Ms Zeti: Central bank to revise its growth forecast for 2009 downwards

Manokaran Mottain, an economist with the Arab-Malaysian Banking Group in a report titled 'The worst is over', says: 'We are more bullish now than before. We expect a stronger final quarter recovery although we maintain our full-year gross domestic product estimate at minus 2 per cent.'

Malaysia's central bank seems to share the economist's views. Recently, governor Zeti Akhtar Aziz said that the central bank was looking to revise its official growth forecast for 2009 downwards from current forecast of 'flat' growth (between minus one per cent and one per cent).

An analyst who recently took his client to visit Bank Negara officials said that the central bank was loath to give details but seemed to indicate that first quarter growth was 'worse than expected'.

'It seems to me that they were saying that it could be like minus 4-5 per cent in the first quarter and it would be negative in the second as well,' he told BT. 'And the recovery would come slowly after that which is why it would be still negative for the full year.'

But the central bank and Mr Manokaran are pessimists compared to people like Tan Teng Boo, the managing director of fund management outfit icapital.biz who is so confident of a global V-shaped recovery that he opened fund management companies in three countries recently.

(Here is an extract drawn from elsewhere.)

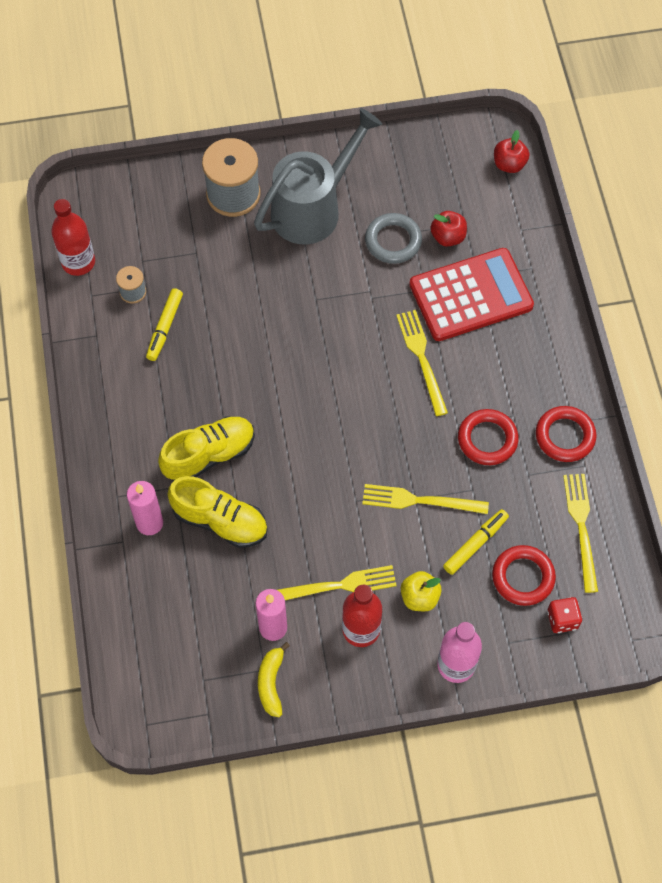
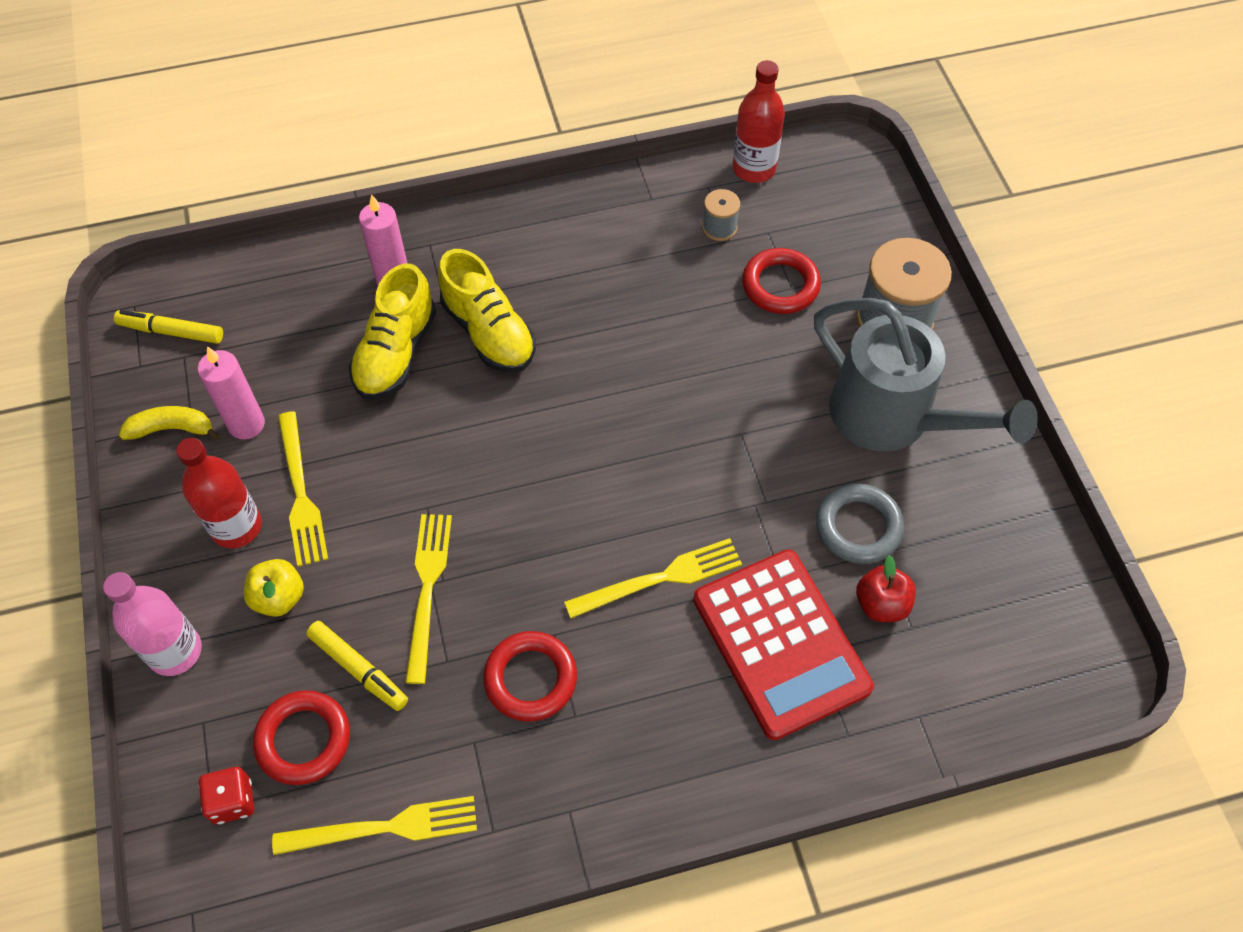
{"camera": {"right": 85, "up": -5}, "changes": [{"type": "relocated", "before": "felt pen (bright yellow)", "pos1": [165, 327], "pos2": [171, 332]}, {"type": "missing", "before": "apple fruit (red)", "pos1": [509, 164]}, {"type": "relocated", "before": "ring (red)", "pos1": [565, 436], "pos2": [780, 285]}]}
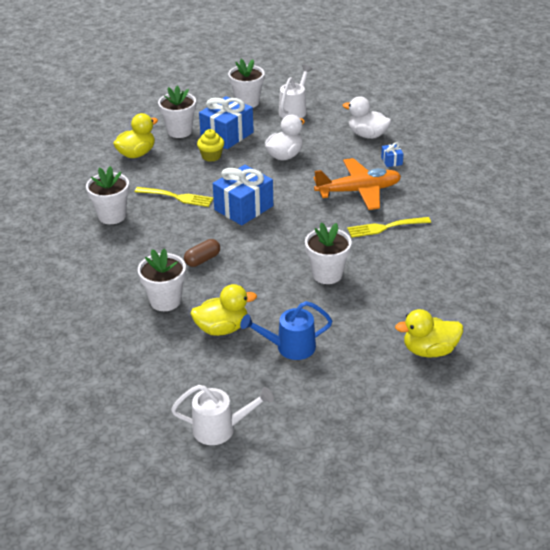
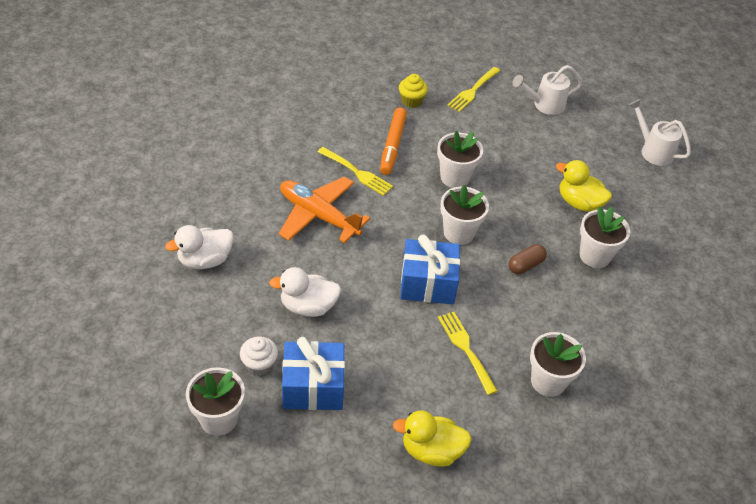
{"camera": {"right": -135, "up": 10}, "changes": [{"type": "relocated", "before": "flower pot (white)", "pos1": [179, 131], "pos2": [459, 233]}, {"type": "spun", "before": "pill (dark brown)", "pos1": [202, 260], "pos2": [525, 265], "turn": -45}, {"type": "relocated", "before": "muffin (bright yellow)", "pos1": [211, 156], "pos2": [411, 101]}, {"type": "missing", "before": "sprinkling can (cobalt)", "pos1": [289, 347]}, {"type": "relocated", "before": "sprinkling can (white)", "pos1": [294, 110], "pos2": [544, 105]}, {"type": "spun", "before": "toy duck (white)", "pos1": [367, 135], "pos2": [205, 260], "turn": 75}, {"type": "missing", "before": "wrapped gift (cobalt)", "pos1": [391, 161]}, {"type": "exchanged", "before": "toy duck (bright yellow)", "after": "table fork (bright yellow)", "pos1": [429, 350], "pos2": [473, 91]}, {"type": "appeared", "after": "muffin (white)", "pos2": [259, 365]}, {"type": "appeared", "after": "felt pen (bright orange)", "pos2": [392, 145]}]}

'Stock market worldwide bottomed out a few months ago,' said Mr Tan. 'And unlike what others say, this is not a bear market rally.'

Still, the jury is out on things like a V-shaped recovery. In a recent report, Schroders said that for developed countries, the recovery was still a story of 'case unproven'. But for emerging economies more insulated from developed market woes, growth has not been as badly affected and is showing 'signs' of recovery. 'For these countries it may not be just a case of things getting worse more slowly, but rather, things actually getting better,' Schroders noted.

Mr Manokaran seems to think so at least for Malaysia. He ticks off things like actual industrial expansion in China amid strong monetary growth there and lists a slower pace of export growth decline in Malaysia between January and March. Industrial production growth also registered a similar decline trend during the period.

Moreover, Mr Manokaran points at the 'positive' wealth effect of the stock market rally adding to domestic consumption. The capitalisation of Malaysia's stock market has risen 12 per cent to RM783 billion (S$323 billion). The government has also awarded RM5.6 billion worth of projects under its stimulus package. This, according to the economist, would lift domestic consumption.